Apply what you read:
[A] Write out the part of the kitchen hot water thread from "The new kitchen is" to "a smaller scale.".
[B] In the kitchen hot water thread, what fuel does the house's existing boiler run on?
[C] Condense the paragraph of the kitchen hot water thread that begins "The new kitchen is in what used to be" into one or two shorter sentences, keeping its main facts.

Page excerpt:
####

These definitely will be a big hit on my tight budget. There are cheaper ones available but the kitchen display showrooms always suggest Quooker are the best. They also have a big capacity on the larger ones.

I am forced into it. Our boiler is oil (looked at biomass but even with the grants, is so expensive). Mains gas is not available. Our house is a longish barn and the existing kitchen is at one end of it. The oil boiler enclosure is further away still, outside. This feeds a pressurised megaflow system, which is also at that end of the house and upstairs.

The new kitchen is in what used to be a separate building at the other end of the main barn, and the pipe runs are really long and awkward. There is already one bathroom at the new kitchen end of the house and it takes quite a while for the hot water to get there. I think waiting a minute or two every time we want hot water in the kitchen, will be impractical and wasteful.

The only alternative is a small boiler either, electric, LPG or oil, feeding only the kitchen, utility and new loo. I think that will work out more expensive. No absolutely final decision made yet.
 
Really interesting reading and different from many 'normal' domestic situations for a wide variety of reasons both self elected and otherwise. I'm glad you are posting again on this build.
Regards
Chris.
 
Adrian, really enjoying this coming to life. I have done similar work in two of my kitchens but on a smaller scale.

I second your advice - don't get divorced!
 
AJB Temple":1bne5kk7 said:
The only alternative is a small boiler either, electric, LPG or oil, feeding only the kitchen, utility and new loo. I think that will work out more expensive. No absolutely final decision made yet.
Surely a multi point electric instantaneous water heater would be the most practical & economic solution for localised hot water especially if you want to feed the utility & loo as well.

I’ve fitted a few Quooker boiling water taps over the last couple of years & whilst I can see the desire for having boiling water on tap it seems wasteful to have basically a flask of water being heated on & off throughout the day just to achieve this
 
If you can recommend me something to look at Doug I would be grateful. The pipe run from the utility sink to the kitchen sink is about 20 metres, and from the same place (utility) to the new lavatory is about 40 metres. The new lavatory (not yet built) is about a 15 metre pipe run from an existing bathroom, so that may be a better bet as hot water delay there is probably not such a nuisance.
 
Enjoying your progress here but I don't really understand the idea of people identifying you via some obscure pictures or why you're even worried about it. Users post photos of their homes here all the time. Indeed, people post far more intimate photos to social networks...
 
No point going into it El Barto.

Work has been slow today as a) I am not Mike and b) the sewer blocked up. So I have been somewhat diverted. :twisted:
 
AJB Temple":1h3rb86b said:
If you can recommend me something to look at Doug I would be grateful. The pipe run from the utility sink to the kitchen sink is about 20 metres, and from the same place (utility) to the new lavatory is about 40 metres. The new lavatory (not yet built) is about a 15 metre pipe run from an existing bathroom, so that may be a better bet as hot water delay there is probably not such a nuisance.

####

Dataset excerpt:
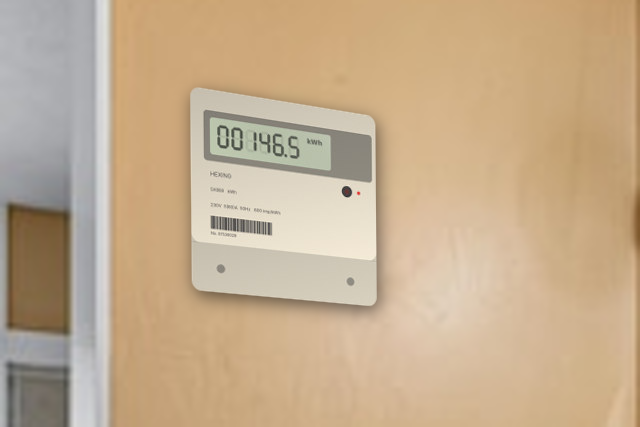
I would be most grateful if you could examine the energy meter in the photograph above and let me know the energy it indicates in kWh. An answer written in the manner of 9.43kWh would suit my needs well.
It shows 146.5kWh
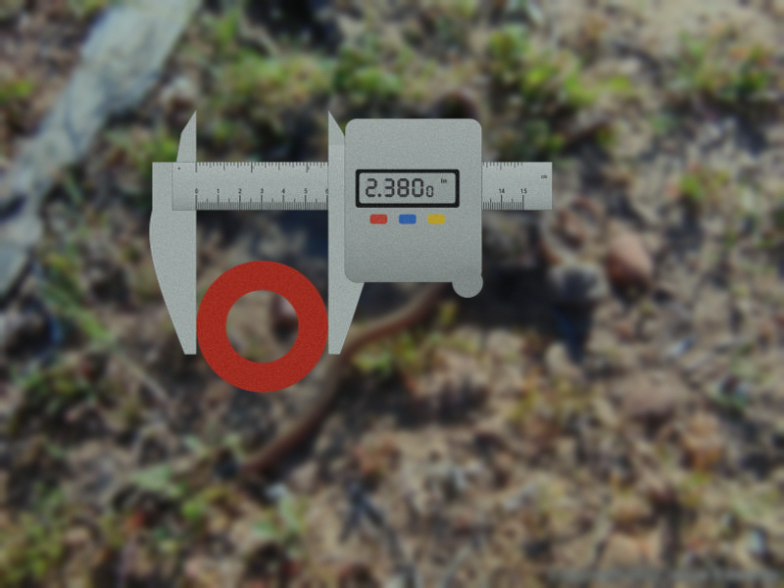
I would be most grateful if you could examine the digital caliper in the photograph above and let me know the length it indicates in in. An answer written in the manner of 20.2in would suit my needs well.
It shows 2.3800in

####

Outputs in order:
[A]
The new kitchen is in what used to be a separate building at the other end of the main barn, and the pipe runs are really long and awkward. There is already one bathroom at the new kitchen end of the house and it takes quite a while for the hot water to get there. I think waiting a minute or two every time we want hot water in the kitchen, will be impractical and wasteful.

The only alternative is a small boiler either, electric, LPG or oil, feeding only the kitchen, utility and new loo. I think that will work out more expensive. No absolutely final decision made yet.
 
Really interesting reading and different from many 'normal' domestic situations for a wide variety of reasons both self elected and otherwise. I'm glad you are posting again on this build.
Regards
Chris.
 
Adrian, really enjoying this coming to life. I have done similar work in two of my kitchens but on a smaller scale.

[B] Oil.

[C] The new kitchen is in a former separate building at the far end of the main barn, so the pipe runs are long and awkward. Hot water already takes a while to reach the bathroom at that end, and waiting a minute or two for it every time in the kitchen would be impractical and wasteful.